[Collection entries]

══════

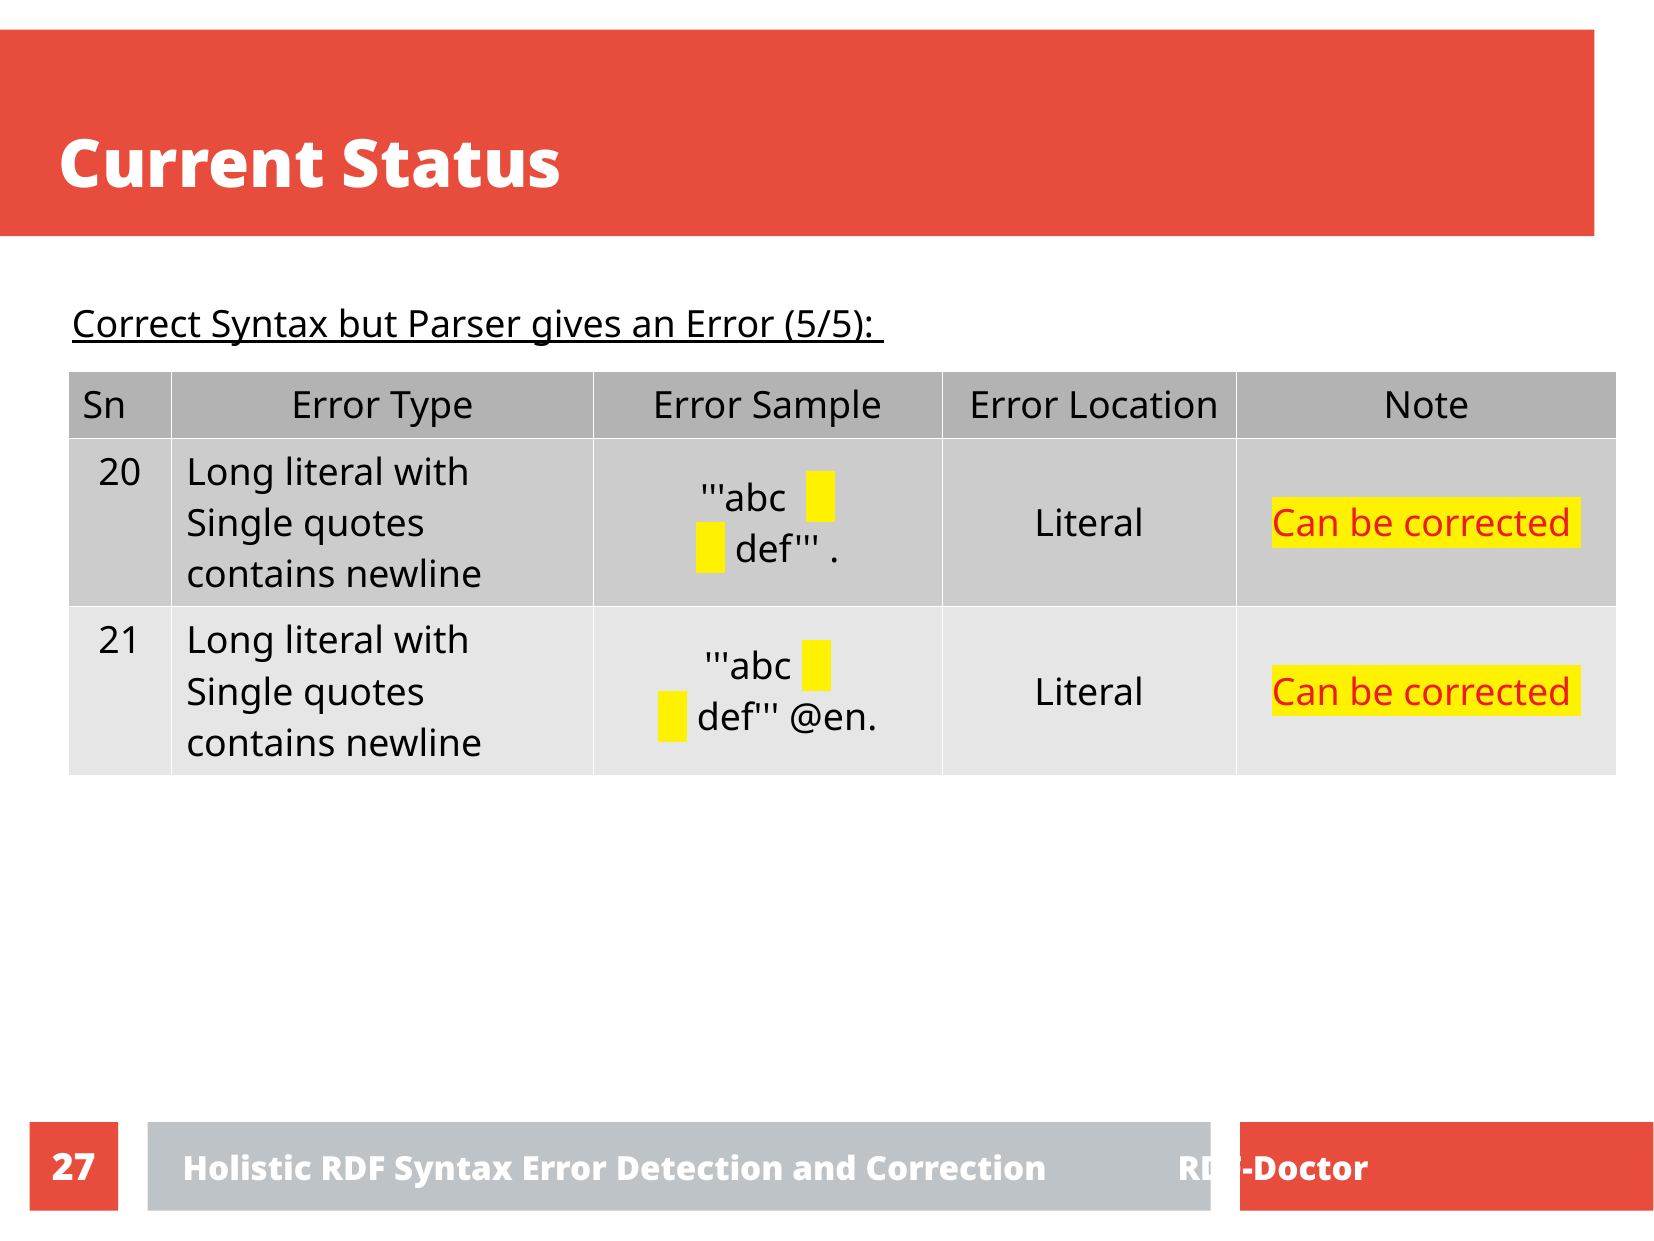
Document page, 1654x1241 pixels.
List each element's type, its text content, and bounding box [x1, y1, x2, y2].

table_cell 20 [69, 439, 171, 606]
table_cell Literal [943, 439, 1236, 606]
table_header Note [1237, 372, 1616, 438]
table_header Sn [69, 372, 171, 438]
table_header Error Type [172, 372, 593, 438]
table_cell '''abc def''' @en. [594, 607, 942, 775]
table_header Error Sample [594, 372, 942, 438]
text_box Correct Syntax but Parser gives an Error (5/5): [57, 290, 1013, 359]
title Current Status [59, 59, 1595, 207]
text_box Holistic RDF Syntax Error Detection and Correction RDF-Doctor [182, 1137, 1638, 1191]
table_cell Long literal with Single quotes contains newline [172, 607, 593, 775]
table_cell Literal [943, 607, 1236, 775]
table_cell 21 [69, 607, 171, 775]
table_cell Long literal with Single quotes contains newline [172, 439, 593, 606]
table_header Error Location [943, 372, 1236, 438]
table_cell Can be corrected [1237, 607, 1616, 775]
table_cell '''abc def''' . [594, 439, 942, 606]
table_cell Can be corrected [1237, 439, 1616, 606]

══════

Transcribe the lines of the material above exactly as they appear, starting at the line containing "table_cell 20 [69, 439, 171, 606]" and ending at the line containing "title Current Status [59, 59, 1595, 207]".

table_cell 20 [69, 439, 171, 606]
table_cell Literal [943, 439, 1236, 606]
table_header Note [1237, 372, 1616, 438]
table_header Sn [69, 372, 171, 438]
table_header Error Type [172, 372, 593, 438]
table_cell '''abc def''' @en. [594, 607, 942, 775]
table_header Error Sample [594, 372, 942, 438]
text_box Correct Syntax but Parser gives an Error (5/5): [57, 290, 1013, 359]
title Current Status [59, 59, 1595, 207]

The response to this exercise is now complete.